> Problem details
Make an exact copy of all the entries shown below.

== Segment start ==

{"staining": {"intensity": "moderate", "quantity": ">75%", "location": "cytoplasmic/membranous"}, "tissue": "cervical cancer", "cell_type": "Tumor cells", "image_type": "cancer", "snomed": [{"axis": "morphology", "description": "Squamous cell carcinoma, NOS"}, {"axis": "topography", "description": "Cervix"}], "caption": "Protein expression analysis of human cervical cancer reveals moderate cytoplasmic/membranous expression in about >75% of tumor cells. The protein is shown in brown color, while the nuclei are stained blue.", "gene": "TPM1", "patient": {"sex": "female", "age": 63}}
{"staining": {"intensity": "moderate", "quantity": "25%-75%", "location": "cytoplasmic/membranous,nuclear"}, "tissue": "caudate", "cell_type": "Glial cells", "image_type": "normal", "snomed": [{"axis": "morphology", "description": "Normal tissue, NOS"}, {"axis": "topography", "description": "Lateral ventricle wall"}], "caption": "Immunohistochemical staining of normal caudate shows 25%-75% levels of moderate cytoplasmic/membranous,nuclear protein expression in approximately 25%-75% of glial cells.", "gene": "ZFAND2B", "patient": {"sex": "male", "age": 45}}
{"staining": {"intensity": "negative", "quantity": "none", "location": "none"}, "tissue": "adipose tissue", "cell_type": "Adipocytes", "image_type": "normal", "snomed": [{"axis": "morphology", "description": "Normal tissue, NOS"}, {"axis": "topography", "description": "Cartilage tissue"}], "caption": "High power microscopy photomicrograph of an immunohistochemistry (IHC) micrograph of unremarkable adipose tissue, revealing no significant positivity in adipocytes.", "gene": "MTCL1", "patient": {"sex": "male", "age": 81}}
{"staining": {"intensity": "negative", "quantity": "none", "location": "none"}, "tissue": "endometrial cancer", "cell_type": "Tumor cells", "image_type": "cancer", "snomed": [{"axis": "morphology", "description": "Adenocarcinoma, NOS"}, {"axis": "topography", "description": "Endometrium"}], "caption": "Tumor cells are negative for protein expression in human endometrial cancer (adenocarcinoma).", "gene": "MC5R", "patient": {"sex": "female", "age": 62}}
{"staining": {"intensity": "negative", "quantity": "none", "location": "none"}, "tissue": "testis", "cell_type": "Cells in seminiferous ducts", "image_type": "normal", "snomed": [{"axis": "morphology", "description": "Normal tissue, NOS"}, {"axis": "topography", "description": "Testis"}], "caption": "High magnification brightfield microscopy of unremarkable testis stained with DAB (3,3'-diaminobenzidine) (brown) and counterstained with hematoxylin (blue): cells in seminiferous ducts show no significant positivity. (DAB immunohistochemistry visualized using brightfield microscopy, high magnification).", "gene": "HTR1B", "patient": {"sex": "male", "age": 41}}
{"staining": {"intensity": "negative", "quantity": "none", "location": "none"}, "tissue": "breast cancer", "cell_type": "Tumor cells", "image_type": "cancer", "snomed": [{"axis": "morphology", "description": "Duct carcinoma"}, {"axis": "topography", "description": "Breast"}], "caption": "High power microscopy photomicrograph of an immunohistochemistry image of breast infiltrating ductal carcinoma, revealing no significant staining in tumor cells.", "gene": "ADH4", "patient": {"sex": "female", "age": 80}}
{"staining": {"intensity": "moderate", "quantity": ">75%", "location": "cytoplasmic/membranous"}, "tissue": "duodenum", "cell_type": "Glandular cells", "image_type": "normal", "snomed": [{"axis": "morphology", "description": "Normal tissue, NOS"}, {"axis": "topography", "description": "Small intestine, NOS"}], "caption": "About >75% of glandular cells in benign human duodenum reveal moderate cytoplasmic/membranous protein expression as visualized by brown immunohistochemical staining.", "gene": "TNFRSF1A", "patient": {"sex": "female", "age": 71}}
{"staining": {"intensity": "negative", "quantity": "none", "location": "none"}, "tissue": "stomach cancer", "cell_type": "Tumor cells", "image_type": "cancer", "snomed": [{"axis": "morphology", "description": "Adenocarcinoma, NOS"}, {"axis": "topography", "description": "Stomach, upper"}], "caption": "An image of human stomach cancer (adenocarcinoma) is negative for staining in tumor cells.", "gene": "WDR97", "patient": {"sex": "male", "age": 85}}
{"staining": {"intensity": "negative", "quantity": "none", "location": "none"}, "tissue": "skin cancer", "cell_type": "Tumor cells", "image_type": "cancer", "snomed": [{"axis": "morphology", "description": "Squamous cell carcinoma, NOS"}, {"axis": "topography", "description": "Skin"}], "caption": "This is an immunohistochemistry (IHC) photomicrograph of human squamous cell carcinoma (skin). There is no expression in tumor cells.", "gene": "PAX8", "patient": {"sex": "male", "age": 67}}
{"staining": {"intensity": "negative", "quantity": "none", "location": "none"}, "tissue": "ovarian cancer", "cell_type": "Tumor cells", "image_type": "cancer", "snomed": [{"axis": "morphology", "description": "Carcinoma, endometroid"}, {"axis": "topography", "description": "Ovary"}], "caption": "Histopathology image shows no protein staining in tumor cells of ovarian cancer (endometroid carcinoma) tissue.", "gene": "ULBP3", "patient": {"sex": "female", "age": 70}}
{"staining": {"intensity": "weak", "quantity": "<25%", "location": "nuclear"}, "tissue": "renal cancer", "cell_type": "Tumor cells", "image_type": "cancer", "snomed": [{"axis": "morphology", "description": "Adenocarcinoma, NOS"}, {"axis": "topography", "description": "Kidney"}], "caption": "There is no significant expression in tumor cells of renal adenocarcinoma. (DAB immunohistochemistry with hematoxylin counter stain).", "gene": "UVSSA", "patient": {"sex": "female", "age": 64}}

== Segment end ==

> Reply
{"staining": {"intensity": "moderate", "quantity": ">75%", "location": "cytoplasmic/membranous"}, "tissue": "cervical cancer", "cell_type": "Tumor cells", "image_type": "cancer", "snomed": [{"axis": "morphology", "description": "Squamous cell carcinoma, NOS"}, {"axis": "topography", "description": "Cervix"}], "caption": "Protein expression analysis of human cervical cancer reveals moderate cytoplasmic/membranous expression in about >75% of tumor cells. The protein is shown in brown color, while the nuclei are stained blue.", "gene": "TPM1", "patient": {"sex": "female", "age": 63}}
{"staining": {"intensity": "moderate", "quantity": "25%-75%", "location": "cytoplasmic/membranous,nuclear"}, "tissue": "caudate", "cell_type": "Glial cells", "image_type": "normal", "snomed": [{"axis": "morphology", "description": "Normal tissue, NOS"}, {"axis": "topography", "description": "Lateral ventricle wall"}], "caption": "Immunohistochemical staining of normal caudate shows 25%-75% levels of moderate cytoplasmic/membranous,nuclear protein expression in approximately 25%-75% of glial cells.", "gene": "ZFAND2B", "patient": {"sex": "male", "age": 45}}
{"staining": {"intensity": "negative", "quantity": "none", "location": "none"}, "tissue": "adipose tissue", "cell_type": "Adipocytes", "image_type": "normal", "snomed": [{"axis": "morphology", "description": "Normal tissue, NOS"}, {"axis": "topography", "description": "Cartilage tissue"}], "caption": "High power microscopy photomicrograph of an immunohistochemistry (IHC) micrograph of unremarkable adipose tissue, revealing no significant positivity in adipocytes.", "gene": "MTCL1", "patient": {"sex": "male", "age": 81}}
{"staining": {"intensity": "negative", "quantity": "none", "location": "none"}, "tissue": "endometrial cancer", "cell_type": "Tumor cells", "image_type": "cancer", "snomed": [{"axis": "morphology", "description": "Adenocarcinoma, NOS"}, {"axis": "topography", "description": "Endometrium"}], "caption": "Tumor cells are negative for protein expression in human endometrial cancer (adenocarcinoma).", "gene": "MC5R", "patient": {"sex": "female", "age": 62}}
{"staining": {"intensity": "negative", "quantity": "none", "location": "none"}, "tissue": "testis", "cell_type": "Cells in seminiferous ducts", "image_type": "normal", "snomed": [{"axis": "morphology", "description": "Normal tissue, NOS"}, {"axis": "topography", "description": "Testis"}], "caption": "High magnification brightfield microscopy of unremarkable testis stained with DAB (3,3'-diaminobenzidine) (brown) and counterstained with hematoxylin (blue): cells in seminiferous ducts show no significant positivity. (DAB immunohistochemistry visualized using brightfield microscopy, high magnification).", "gene": "HTR1B", "patient": {"sex": "male", "age": 41}}
{"staining": {"intensity": "negative", "quantity": "none", "location": "none"}, "tissue": "breast cancer", "cell_type": "Tumor cells", "image_type": "cancer", "snomed": [{"axis": "morphology", "description": "Duct carcinoma"}, {"axis": "topography", "description": "Breast"}], "caption": "High power microscopy photomicrograph of an immunohistochemistry image of breast infiltrating ductal carcinoma, revealing no significant staining in tumor cells.", "gene": "ADH4", "patient": {"sex": "female", "age": 80}}
{"staining": {"intensity": "moderate", "quantity": ">75%", "location": "cytoplasmic/membranous"}, "tissue": "duodenum", "cell_type": "Glandular cells", "image_type": "normal", "snomed": [{"axis": "morphology", "description": "Normal tissue, NOS"}, {"axis": "topography", "description": "Small intestine, NOS"}], "caption": "About >75% of glandular cells in benign human duodenum reveal moderate cytoplasmic/membranous protein expression as visualized by brown immunohistochemical staining.", "gene": "TNFRSF1A", "patient": {"sex": "female", "age": 71}}
{"staining": {"intensity": "negative", "quantity": "none", "location": "none"}, "tissue": "stomach cancer", "cell_type": "Tumor cells", "image_type": "cancer", "snomed": [{"axis": "morphology", "description": "Adenocarcinoma, NOS"}, {"axis": "topography", "description": "Stomach, upper"}], "caption": "An image of human stomach cancer (adenocarcinoma) is negative for staining in tumor cells.", "gene": "WDR97", "patient": {"sex": "male", "age": 85}}
{"staining": {"intensity": "negative", "quantity": "none", "location": "none"}, "tissue": "skin cancer", "cell_type": "Tumor cells", "image_type": "cancer", "snomed": [{"axis": "morphology", "description": "Squamous cell carcinoma, NOS"}, {"axis": "topography", "description": "Skin"}], "caption": "This is an immunohistochemistry (IHC) photomicrograph of human squamous cell carcinoma (skin). There is no expression in tumor cells.", "gene": "PAX8", "patient": {"sex": "male", "age": 67}}
{"staining": {"intensity": "negative", "quantity": "none", "location": "none"}, "tissue": "ovarian cancer", "cell_type": "Tumor cells", "image_type": "cancer", "snomed": [{"axis": "morphology", "description": "Carcinoma, endometroid"}, {"axis": "topography", "description": "Ovary"}], "caption": "Histopathology image shows no protein staining in tumor cells of ovarian cancer (endometroid carcinoma) tissue.", "gene": "ULBP3", "patient": {"sex": "female", "age": 70}}
{"staining": {"intensity": "weak", "quantity": "<25%", "location": "nuclear"}, "tissue": "renal cancer", "cell_type": "Tumor cells", "image_type": "cancer", "snomed": [{"axis": "morphology", "description": "Adenocarcinoma, NOS"}, {"axis": "topography", "description": "Kidney"}], "caption": "There is no significant expression in tumor cells of renal adenocarcinoma. (DAB immunohistochemistry with hematoxylin counter stain).", "gene": "UVSSA", "patient": {"sex": "female", "age": 64}}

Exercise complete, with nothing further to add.